Anna Krogh Andreassen defends her PhD dissertation entitled
Working memory and executive functions in children of parents with schizophrenia or bipolar disorder, and the predictive power of parental severity of illness.
Time: Monday, 14 November 2022 at 13.00-15.00 CET
Venue: Auditorium G206-145, Aarhus University Hospital,
Palle Juul-Jensens Blvd. 99, 8200 Aarhus N.
The defence is open to the public and will be conducted in English. Following the defence the Psychosis Research Unit, Aarhus University Hospital Psychiatry, will host an informal reception.
Assessment committee:
Professor Charlotte Rask (chairman and moderator of the defence) Research Unit, Department of Child- and Adolescent Psychiatry, Aarhus University Hospital Psychiatry, Department of Clinical Medicine, Aarhus University, Denmark
Professor Neeltje van Haren Department of Child and Adolescent Psychiatry/Psychology, Erasmus University Medical Centre-Sophia Children’s Hospital, The Netherlands
Associate professor Dea Siggaard Stenbæk Neurobiology Research Unit, Rigshospitalet, Copenhagen University Hospital, Denmark
Supervisors:
Associate professor Vibeke Fuglsang Bliksted (main supervisor) Psychosis Research Unit, Aarhus University Hospital Psychiatry; The Lundbeck Foundation Initiative for Integrative Psychiatric Research (iPSYCH); Department of Clinical Medicine, Faculty of Health and Medical Sciences, Aarhus University, Denmark
Professor Ole Mors Psychosis Research Unit, Aarhus University Hospital Psychiatry; The Lundbeck Foundation Initiative for Integrative Psychiatric Research (iPSYCH), Denmark
Associate professor Rikke Lambek Department of Psychology and Behavioral Sciences, Aarhus University, Denmark
Aja Neergaard Greve Psychosis Research Unit, Aarhus University Hospital Psychiatry; The Lundbeck Foundation Initiative for Integrative Psychiatric Research (iPSYCH), Denmark
Professor John McGrath National Centre for Register-Based Research, Aarhus University; Queensland Brain Institute, The University of Queensland, Australia
Summary of the PhD project:
Executive functions are higher-order cognitive processes that are crucial to everyday life. Executive function impairments are known to be associated with schizophrenia and bipolar disorder but the knowledge of the presence and development in executive functions before onset of illness is sparse.

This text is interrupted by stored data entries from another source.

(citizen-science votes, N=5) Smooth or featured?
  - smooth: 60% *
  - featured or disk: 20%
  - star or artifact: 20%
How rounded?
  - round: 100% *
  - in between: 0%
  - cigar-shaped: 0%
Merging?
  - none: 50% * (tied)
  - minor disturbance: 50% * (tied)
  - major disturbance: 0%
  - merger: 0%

With the aim of adding to previous knowledge of the relationship between executive functions and severe mental illness, this PhD project included a high risk cohort of Danish children born to parents with a diagnosis of schizophrenia or bipolar disorder as well as population-based controls.

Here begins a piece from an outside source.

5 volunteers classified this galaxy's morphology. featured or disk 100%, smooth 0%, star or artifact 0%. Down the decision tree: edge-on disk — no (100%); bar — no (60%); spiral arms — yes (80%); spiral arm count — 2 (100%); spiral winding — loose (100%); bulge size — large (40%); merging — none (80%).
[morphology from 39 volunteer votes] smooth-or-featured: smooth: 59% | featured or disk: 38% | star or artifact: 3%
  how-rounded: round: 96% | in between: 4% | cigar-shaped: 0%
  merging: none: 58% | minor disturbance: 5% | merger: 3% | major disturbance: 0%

We employed a longitudinal perspective, as we included data from children at age 7 and again at age 11.
The PhD project covered the following studies:
- The development in executive functions based on caregiver and teacher ratings.
- Heterogeneity in working memory function and the development in heterogeneity.
- The prediction of working memory impairments in the child based on parental severity of illness using data from the Danish National Registers.